*** Material for this exercise Section Begins ***
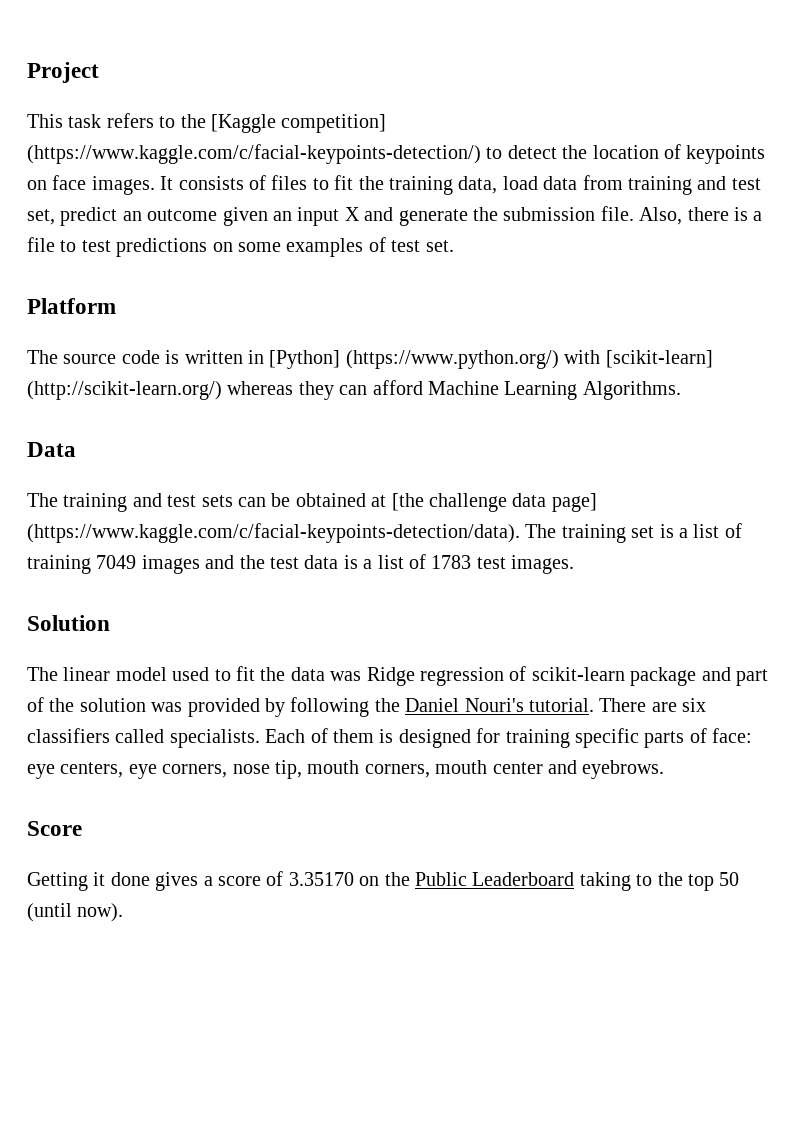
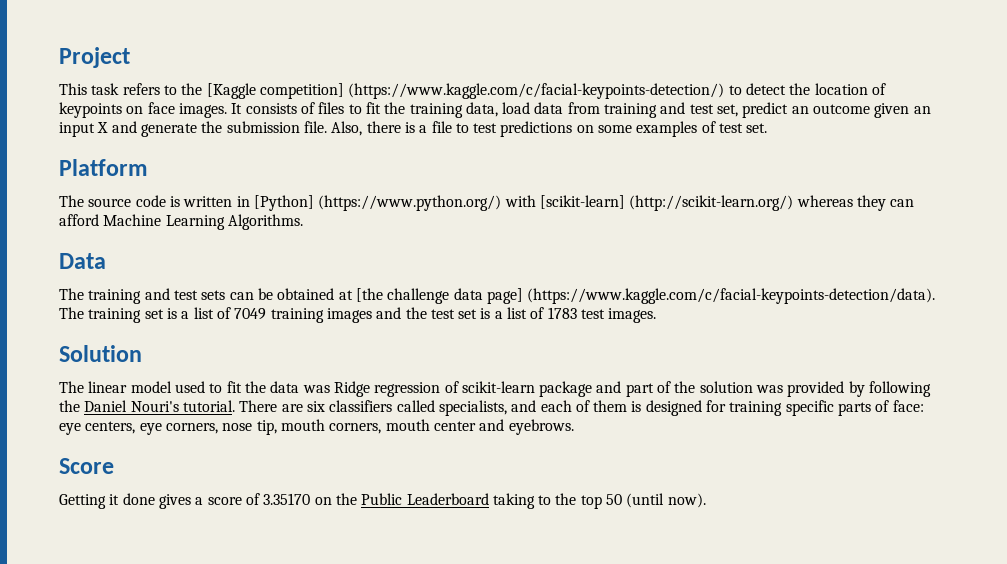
[27,555,137,574] training 7049 -> [234,308,324,323] 7049 training
[304,555,339,569] data -> [458,309,478,319] set
[169,729,306,748] specialists. Each -> [438,400,572,416] specialists, and each

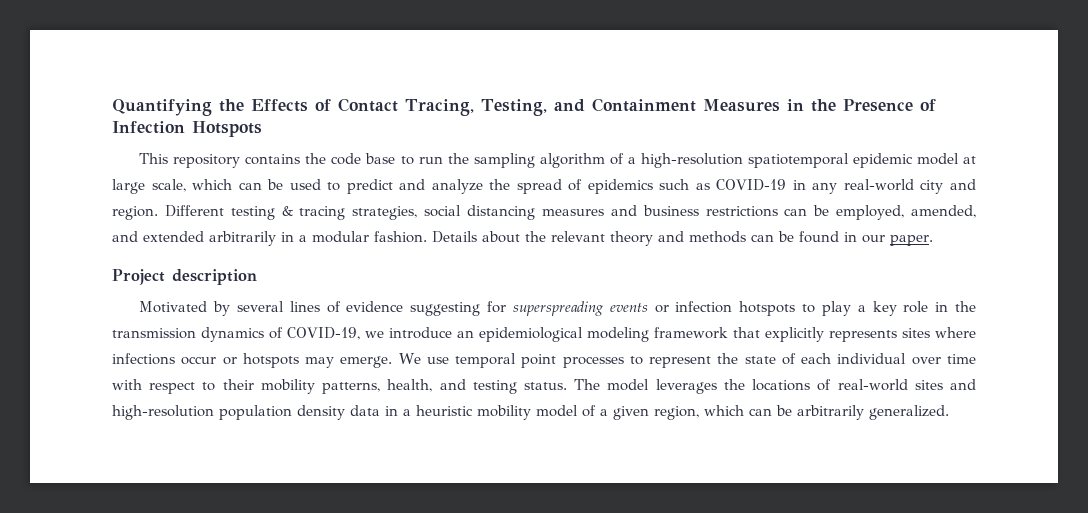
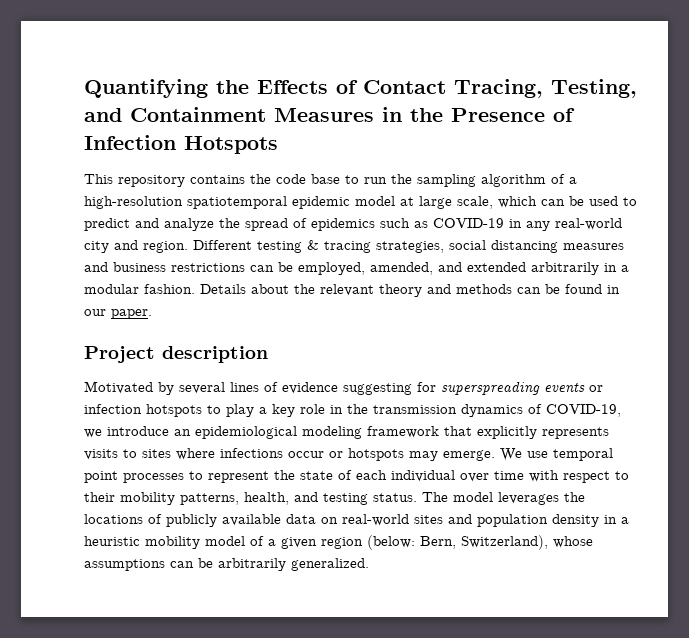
(897, 336) none -> [84,449,137,460] visits to
(832, 385) none -> [166,514,338,527] publicly available data on
[112,405,214,420] high-resolution -> (472, 519) none
[350,405,380,416] data -> (599, 520) none
[654,405,744,420] region, which -> [321,535,593,550] [84,559,165,571] region (below: Bern, Switzerland), whose assumptions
*** Material for this exercise Section Ends ***
Work item ▸ Tally the lines above containing "data". Number only.

Result below ▸ 3